MongoHadoop Connector used with Spark duplicates results by number of partitions

300 views Asked by At

I am trying to read data into spark using the mongo-hadoop connector. The problem is that if I am trying to set a limit regarding the data read, I get in the RDD the limit * the number of partitions.

mongodbConfig.set("mongo.job.input.format","com.mongodb.hadoop.MongoInputFormat");
mongodbConfig.set("mongo.input.uri", "mongodb://localhost:27017/test.restaurants");
mongodbConfig.set("mongo.input.limit","3");
JavaPairRDD<Object, BSONObject> documents = sc.newAPIHadoopRDD(
            mongodbConfig,            // Configuration
            MongoInputFormat.class,   // InputFormat: read from a live cluster.
            Object.class,             // Key class
            BSONObject.class          // Value class
    );

    long count = documents.count();
    System.out.println("Collection Count: " + count);
    System.out.println("Partitions: " + documents.partitions().size());

//9 elements in the RDD = limit * nrOfPartions = 3 * 3
//3 partitions

This behavior is reproducible for others limits (I always get limit * 3).
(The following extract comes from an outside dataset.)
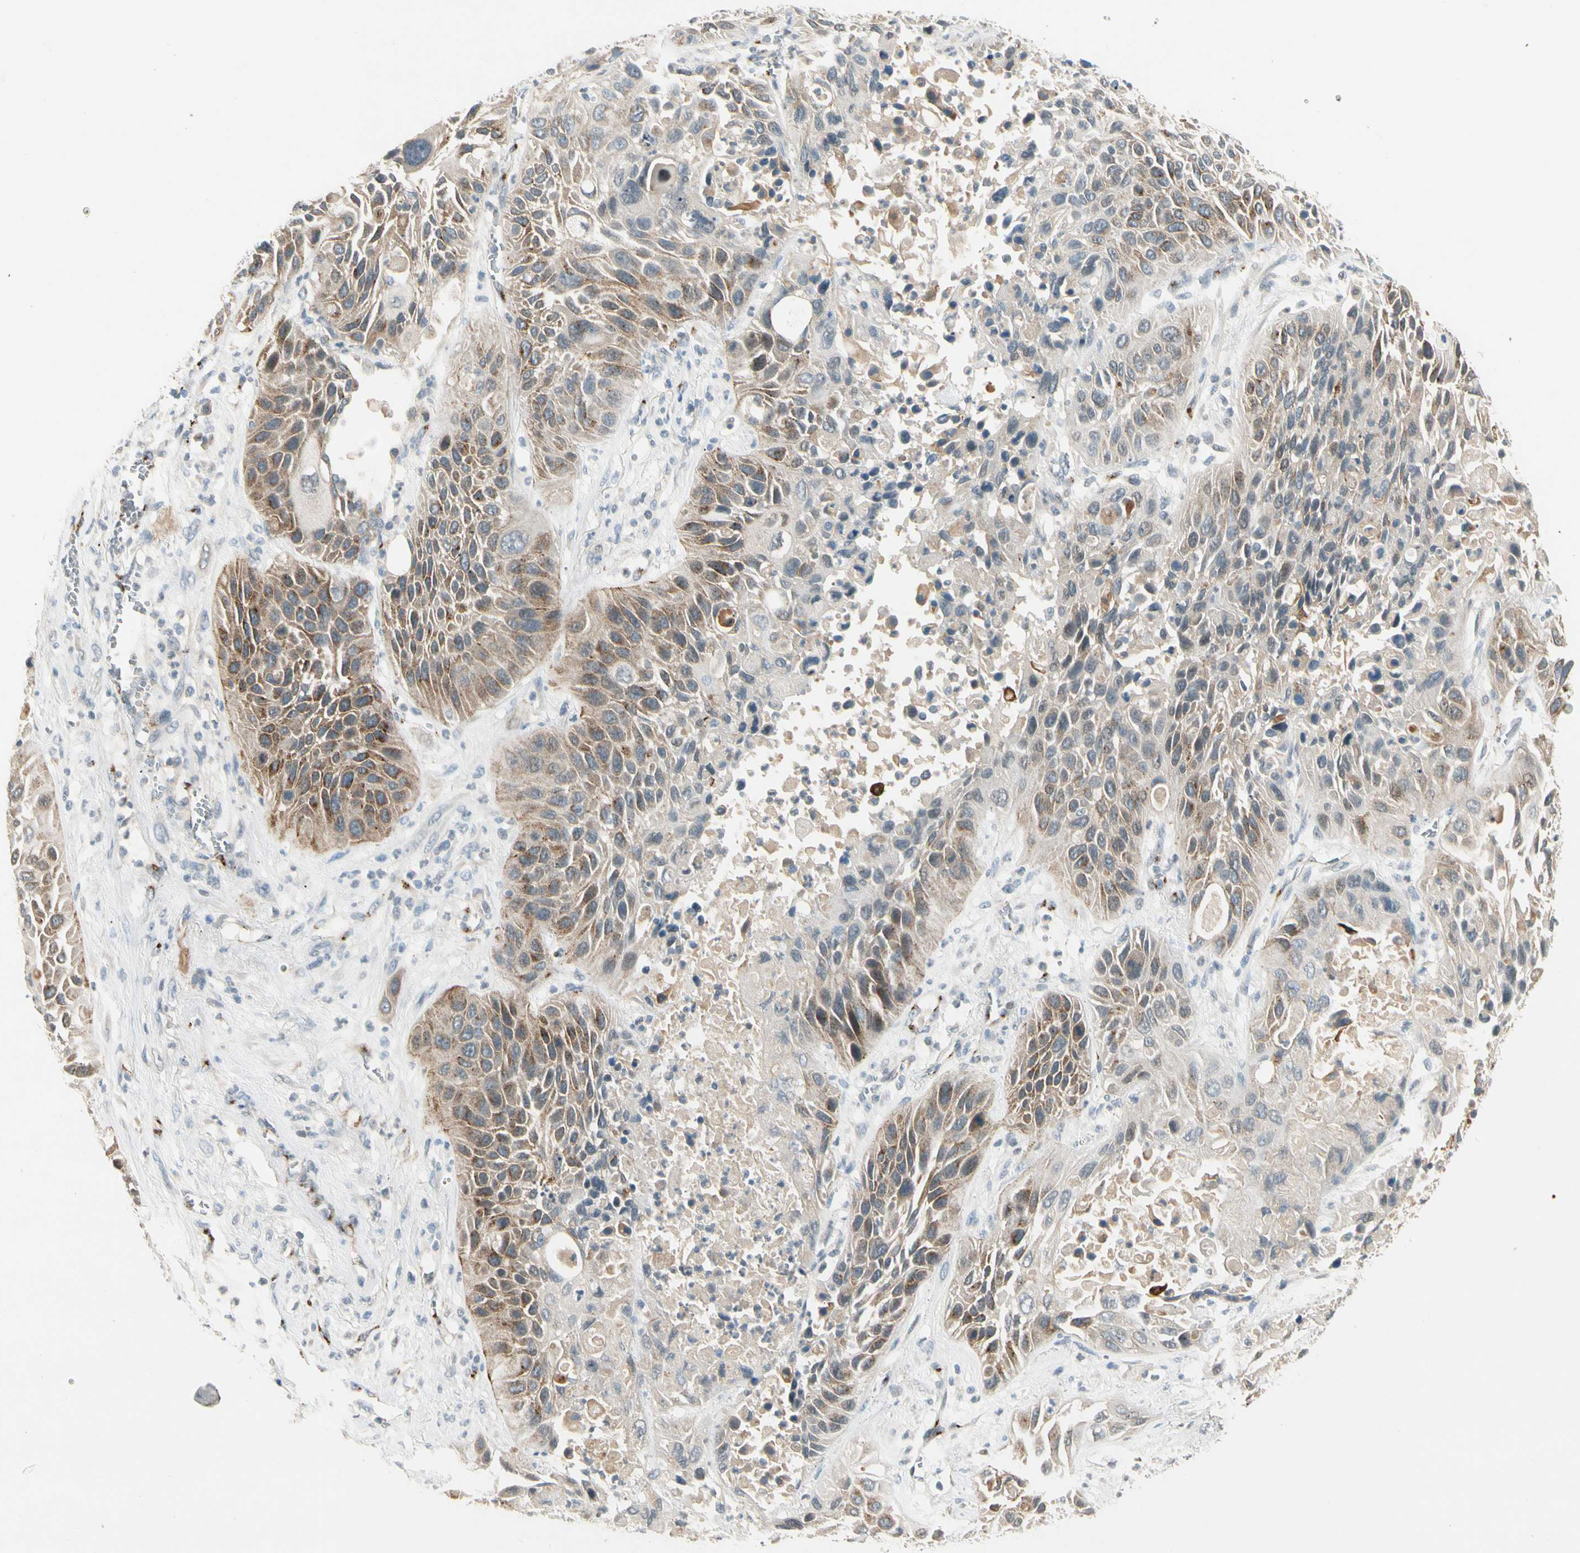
{"staining": {"intensity": "weak", "quantity": ">75%", "location": "cytoplasmic/membranous"}, "tissue": "lung cancer", "cell_type": "Tumor cells", "image_type": "cancer", "snomed": [{"axis": "morphology", "description": "Squamous cell carcinoma, NOS"}, {"axis": "topography", "description": "Lung"}], "caption": "Immunohistochemical staining of squamous cell carcinoma (lung) exhibits low levels of weak cytoplasmic/membranous staining in approximately >75% of tumor cells.", "gene": "MANSC1", "patient": {"sex": "female", "age": 76}}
I get similar behavior if I try to query simply by objectId (It creates an RDD with the same object * number of partitions - in my case 3 elements with same document).

I can also provide the script for creating the mongo collection if it would be helpfull.

1

There are 1 answers

0
zero323 On

It is a feature not a bug. mongo.input.limit is used to set limit parameter for MongoInputSplit hence it is applied on partition by partition basis not globally.

In general it is not possible (or to be precise, practical) to limit number of fetched records globally. Each split is processed independently and typically there is no a priori knowledge about the number of records which is yielded from each split.